AIM:
How many lines in the data below contain the string "list"? Reply with the number alone.

-- Start of RECORDS FOR THE EXERCISE --

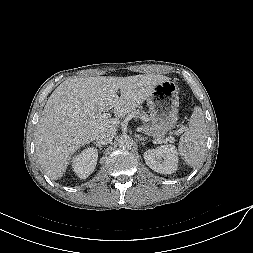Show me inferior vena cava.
Returning a JSON list of instances; mask_svg holds the SVG:
<instances>
[{
	"instance_id": "602c4592",
	"label": "inferior vena cava",
	"mask_w": 253,
	"mask_h": 253,
	"mask_svg": "<svg viewBox=\"0 0 253 253\" xmlns=\"http://www.w3.org/2000/svg\"><path fill=\"white\" fill-rule=\"evenodd\" d=\"M116 134V128L113 126L102 127L96 134L95 140L98 144L110 143Z\"/></svg>"
}]
</instances>
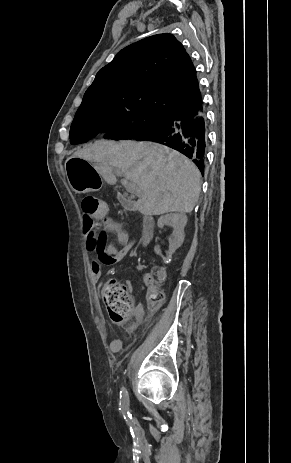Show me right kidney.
<instances>
[{
  "instance_id": "right-kidney-1",
  "label": "right kidney",
  "mask_w": 291,
  "mask_h": 463,
  "mask_svg": "<svg viewBox=\"0 0 291 463\" xmlns=\"http://www.w3.org/2000/svg\"><path fill=\"white\" fill-rule=\"evenodd\" d=\"M187 216L184 213H170L161 216L158 219V227L163 228L164 226H170L173 228L172 238L169 240V251L165 258L168 260L171 255L179 248L184 241V228L187 224ZM155 250L160 253L159 246L155 247Z\"/></svg>"
}]
</instances>
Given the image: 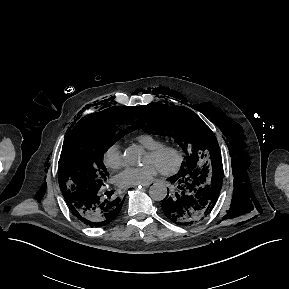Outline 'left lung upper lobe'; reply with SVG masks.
<instances>
[{
	"mask_svg": "<svg viewBox=\"0 0 289 289\" xmlns=\"http://www.w3.org/2000/svg\"><path fill=\"white\" fill-rule=\"evenodd\" d=\"M137 112L138 126L152 134L171 136L186 152L187 162L176 176L201 170L208 175L223 172L216 137L192 110L151 103L139 106Z\"/></svg>",
	"mask_w": 289,
	"mask_h": 289,
	"instance_id": "1",
	"label": "left lung upper lobe"
}]
</instances>
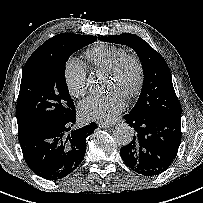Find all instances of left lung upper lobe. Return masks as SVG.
Masks as SVG:
<instances>
[{"instance_id":"left-lung-upper-lobe-1","label":"left lung upper lobe","mask_w":203,"mask_h":203,"mask_svg":"<svg viewBox=\"0 0 203 203\" xmlns=\"http://www.w3.org/2000/svg\"><path fill=\"white\" fill-rule=\"evenodd\" d=\"M99 40L129 46L142 62L143 86L130 113L148 117L181 115L182 109L173 87L170 69L164 58L145 40L128 33L104 36Z\"/></svg>"}]
</instances>
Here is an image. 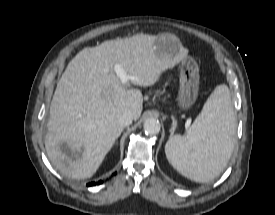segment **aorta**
<instances>
[{"mask_svg": "<svg viewBox=\"0 0 275 215\" xmlns=\"http://www.w3.org/2000/svg\"><path fill=\"white\" fill-rule=\"evenodd\" d=\"M160 128H161V125L159 121L154 118L145 120L143 124V129L145 133L149 135L158 134L160 132Z\"/></svg>", "mask_w": 275, "mask_h": 215, "instance_id": "aorta-1", "label": "aorta"}]
</instances>
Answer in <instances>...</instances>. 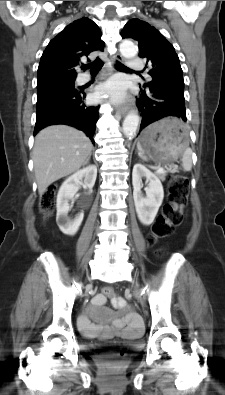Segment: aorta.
<instances>
[{
  "label": "aorta",
  "instance_id": "obj_1",
  "mask_svg": "<svg viewBox=\"0 0 225 395\" xmlns=\"http://www.w3.org/2000/svg\"><path fill=\"white\" fill-rule=\"evenodd\" d=\"M120 53L125 58H133L137 55L138 49L130 41H123L120 44ZM139 126V116L135 112H130L123 122V132L125 136H133Z\"/></svg>",
  "mask_w": 225,
  "mask_h": 395
}]
</instances>
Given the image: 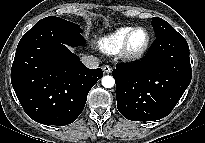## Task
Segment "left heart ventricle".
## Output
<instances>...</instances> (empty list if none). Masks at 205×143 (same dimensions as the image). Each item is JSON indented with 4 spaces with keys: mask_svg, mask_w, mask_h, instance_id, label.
<instances>
[{
    "mask_svg": "<svg viewBox=\"0 0 205 143\" xmlns=\"http://www.w3.org/2000/svg\"><path fill=\"white\" fill-rule=\"evenodd\" d=\"M147 34L144 30L135 32L130 41V49L132 51L139 50L146 42Z\"/></svg>",
    "mask_w": 205,
    "mask_h": 143,
    "instance_id": "b2bd125f",
    "label": "left heart ventricle"
}]
</instances>
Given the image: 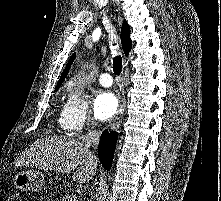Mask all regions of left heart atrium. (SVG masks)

-- End of RECORDS FOR THE EXERCISE --

THE OUTPUT:
2